_Quoted text_:
----------
Representing the 6th District of COLORADO

COLUMN: Breaking our dependence on foreign oil

Sep 10, 2014
Opinion Editorial

This editorial that follows is about the U.S addiction to foreign oil and how it imperils our economic and national security. We must and can end that addiction through a renewed emphasis upon various forms of energy development here within North America where we have reliable partners in Canada and Mexico, our own abundant energy resources, and, if unleashed, the entrepreneurial, spirit to use energy more efficiently.

Iranian-American relations collapsed when radical Islamic followers of the Ayatollah Khomeini seized the U.S. Embassy in Tehran in November 1979. At the same time, oil production within Iran dropped substantially curtailing global access to oil. Combine that with a concern that Iran would seek to block the flow of oil out of the Persian Gulf to cripple the U.S. economy. The result — the price of oil rose dramatically causing 1979’s “oil shock” which took the average price of crude oil from $15.85 per barrel to $39.50 in just twelve month and sent our economy into a recession. As this painful episode reminds us, the U.S. reliance on imported oil imperils our national security as well as our economy.

During the autumn of 1980, I was an infantry platoon commander in the U.S. Marine Corps. My platoon was part of a Marine expeditionary unit positioned just outside the Persian Gulf in the Gulf of Oman. We spent 45 days in position prepared, if need be, to seize the strategically located islands in the Strait of Hormuz to keep the strait open to oil tankers heading to the west in order to prevent an economic catastrophe.  

Unfortunately, the “oil shock” of 1979 was not an anomaly. Since the beginning of the 20th century, energy security has had an inextricable relationship to national security. For much of that time the U.S. was a net energy exporter so this was not always readily apparent to Americans but that all changed in 1973 when the first “oil shock” occurred. Middle Eastern countries implemented an oil export embargo in conjunction with the “1973 Arab-Israeli War. This oil shock hammered our now energy import dependent economy into a recession with significant national security implications which I well recall from my days as a young soldier stationed in Germany. Virtually all of our training came to an abrupt halt as fuel shortages immobilized our tanks and other equipment such as armored personnel carriers. This point has been repeatedly driven home in the years since 1973 as the second “oil shock” in 1979 and the Iraqi invasion of Kuwait in 1991, which resulted in my second trip, courtesy of the U.S. Marine Corps to the Middle East, demonstrate. The advent of the 21st century has not marked a fundamental change in this relationship of access to oil for economic and national security as my deployment to Iraq in 2006 only too clearly illustrates. Now we even have a terrorist group, the so-called “Islamic State,” controlling and funding much of its activities through its seizure of some oil production facilities.
----------
_To-do list_:
(1) According to the column on foreign oil, how many days did the author's Marine platoon spend in position outside the Persian Gulf in the autumn of 1980?
(2) Pick up the column on foreign oil after its last sentence and carry it forward.

_Stored entries_:
----------
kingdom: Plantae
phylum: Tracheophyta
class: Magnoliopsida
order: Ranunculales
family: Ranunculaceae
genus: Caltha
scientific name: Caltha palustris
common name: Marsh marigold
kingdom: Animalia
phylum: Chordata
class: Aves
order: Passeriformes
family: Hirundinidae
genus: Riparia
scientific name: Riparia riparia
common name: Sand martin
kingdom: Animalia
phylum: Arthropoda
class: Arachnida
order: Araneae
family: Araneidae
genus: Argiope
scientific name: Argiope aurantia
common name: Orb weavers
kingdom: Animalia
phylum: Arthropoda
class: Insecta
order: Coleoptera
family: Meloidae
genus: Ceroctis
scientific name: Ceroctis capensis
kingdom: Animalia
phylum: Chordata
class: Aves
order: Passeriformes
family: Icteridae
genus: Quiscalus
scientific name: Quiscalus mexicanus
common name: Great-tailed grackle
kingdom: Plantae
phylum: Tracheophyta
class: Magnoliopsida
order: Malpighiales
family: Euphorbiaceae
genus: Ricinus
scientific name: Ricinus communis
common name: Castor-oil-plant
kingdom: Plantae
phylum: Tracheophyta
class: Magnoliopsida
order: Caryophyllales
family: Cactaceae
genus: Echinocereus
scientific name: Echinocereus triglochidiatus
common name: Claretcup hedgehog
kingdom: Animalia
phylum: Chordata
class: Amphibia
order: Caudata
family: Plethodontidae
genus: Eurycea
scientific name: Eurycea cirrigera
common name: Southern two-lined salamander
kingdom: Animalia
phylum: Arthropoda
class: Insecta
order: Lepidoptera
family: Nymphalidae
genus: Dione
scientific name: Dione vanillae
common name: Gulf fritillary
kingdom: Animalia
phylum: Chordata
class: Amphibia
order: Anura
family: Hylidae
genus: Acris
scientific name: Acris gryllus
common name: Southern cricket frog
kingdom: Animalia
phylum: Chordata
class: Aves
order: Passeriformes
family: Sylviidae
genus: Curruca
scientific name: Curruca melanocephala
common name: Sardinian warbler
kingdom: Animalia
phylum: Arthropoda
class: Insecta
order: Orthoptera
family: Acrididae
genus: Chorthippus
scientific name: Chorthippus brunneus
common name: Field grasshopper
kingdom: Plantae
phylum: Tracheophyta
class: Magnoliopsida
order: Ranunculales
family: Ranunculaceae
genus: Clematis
----------
_Expected outputs_:
(1) 45 days.

(2)
Today, about 25 percent of the oil consumed in the U.S. is imported from countries outside North America. The good news is that this percentage is decreasing thanks to new oil discoveries and extraction techniques used here at home. In addition, technology is also improving oil production from our North American neighbors, whose close relationship with the U.S. makes them reliable suppliers and key partners with the US in assuring North American energy security. Even though this percentage of imports is decreasing, it remains too high and we need to make it a matter of national priority to develop energy resources that ultimately end our reliance on energy produced outside of North America; particularly the Middle East.

To do so, we need to encourage more domestic production of oil and natural gas, increase our use of alternative fuels, and further energy production in Canada and Mexico to attain our goal of North American energy independence. Some such steps include the construction of the Keystone XL pipeline and further efforts to develop our own abundant domestic resources. These are common sense policies that will improve our future national prosperity and security. I also truly am convinced that we can do all these things in an environmentally careful and thoughtful way that does not short change our quality of life. If we take this approach, we can once and for all end our reliance on Persian Gulf oil imports and dramatically lessen our dependence on those upon whom we cannot depend. We owe this to future generations of U.S military personnel so that they do not find themselves as I did back in 1980, 1991 and 2006, preparing to fight, or fighting to keep oil flowing out of the Middle East.

It is time to end our addiction to foreign oil.


Mike Coffman represents Colorado’s 6th Congressional District in the U.S House of Representatives.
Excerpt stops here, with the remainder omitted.